> **ASSIGNMENT**:
Please give back each line of the material unchanged, but without the images.

> **RECORDED INFORMATION**:
====
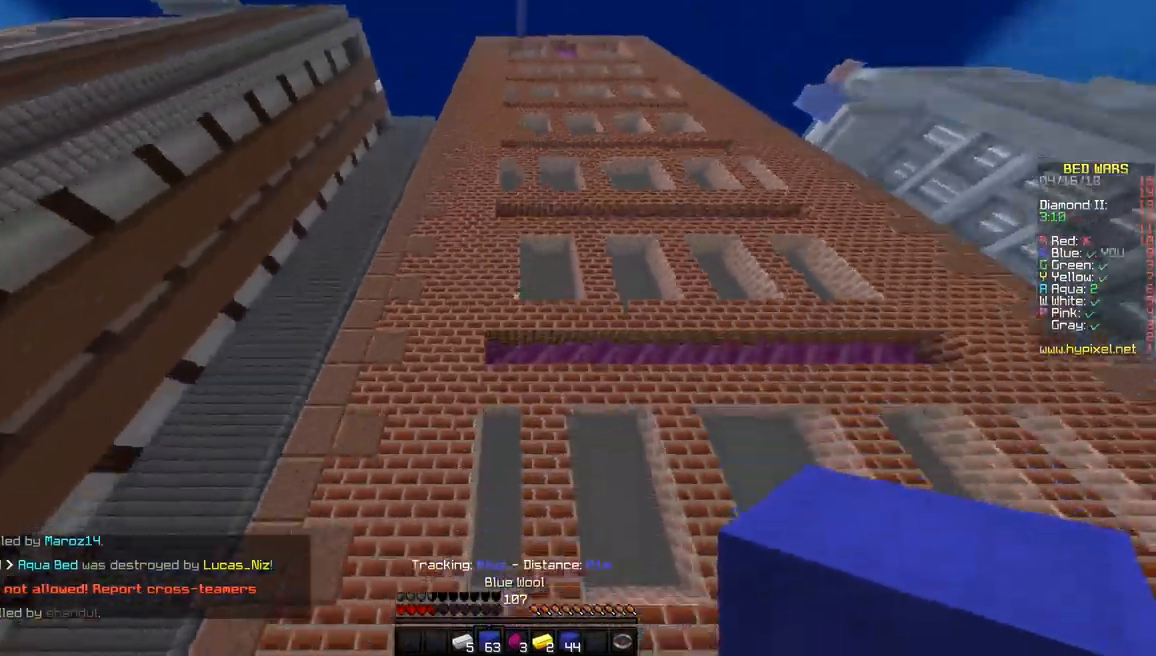
{"keys": ["w"], "mouse": [], "events": [[83, "mouse_right", "down"], [317, "mouse_right", "up"]]}
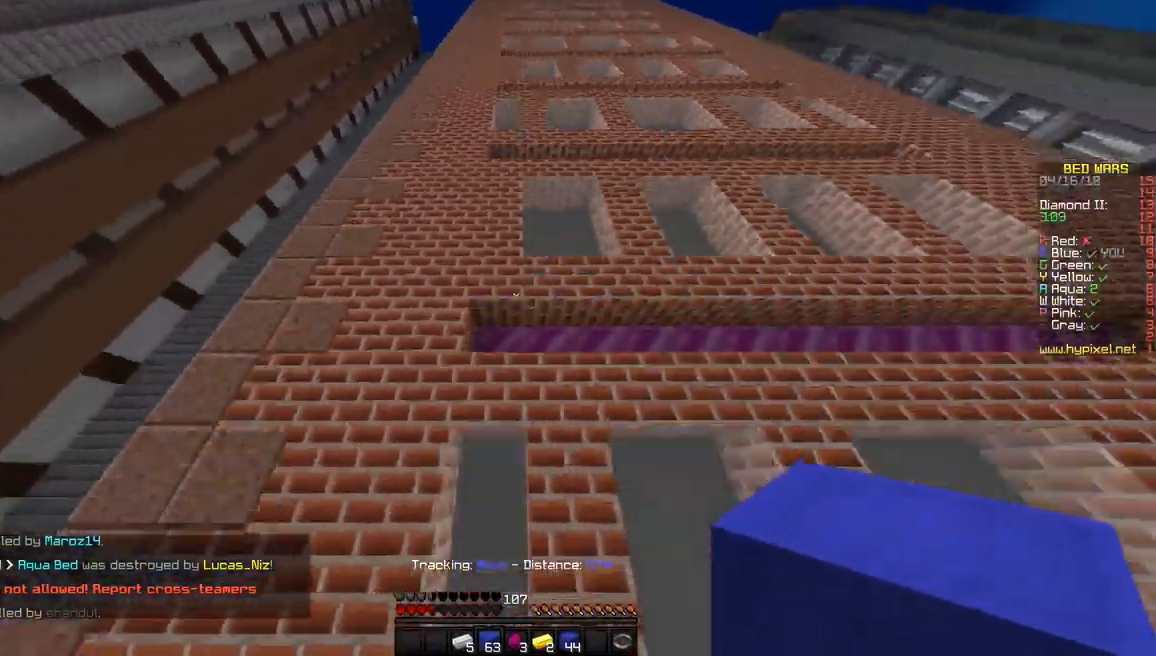
{"keys": [], "mouse": [], "events": [[117, "w", "up"], [183, "w", "down"], [233, "w", "up"]]}
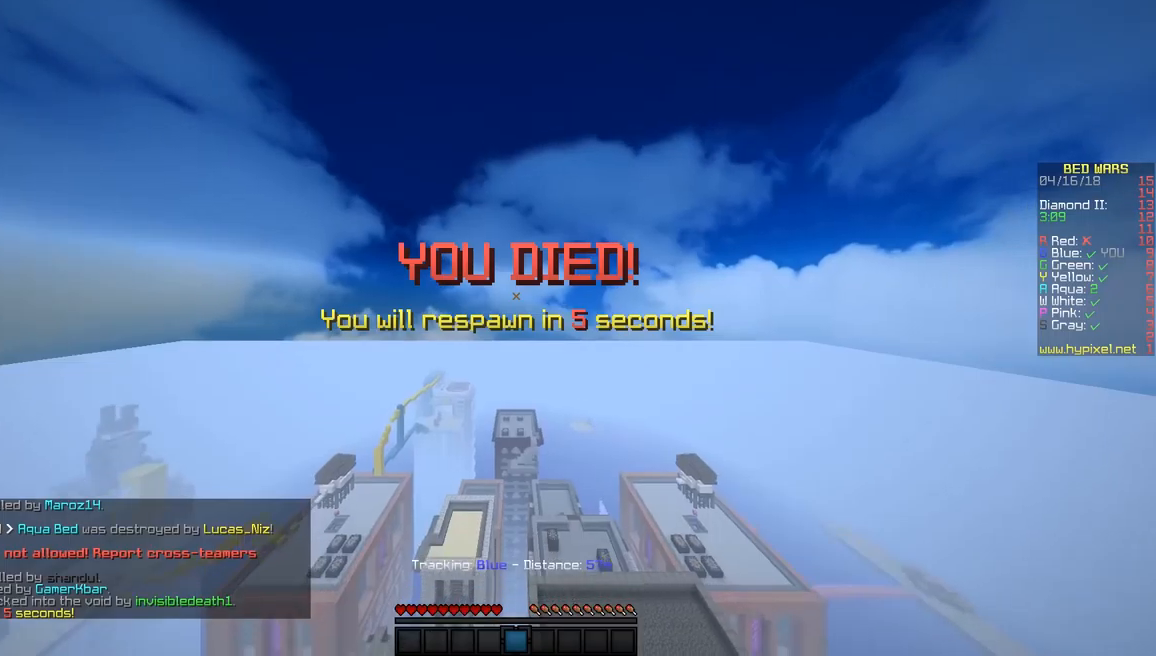
{"keys": ["d", "w"], "mouse": [], "events": [[317, "w", "down"], [417, "d", "down"]]}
====
> **PROBLEM SOLUTION**:
{"keys": ["w"], "mouse": [], "events": [[83, "mouse_right", "down"], [317, "mouse_right", "up"]]}
{"keys": [], "mouse": [], "events": [[117, "w", "up"], [183, "w", "down"], [233, "w", "up"]]}
{"keys": ["d", "w"], "mouse": [], "events": [[317, "w", "down"], [417, "d", "down"]]}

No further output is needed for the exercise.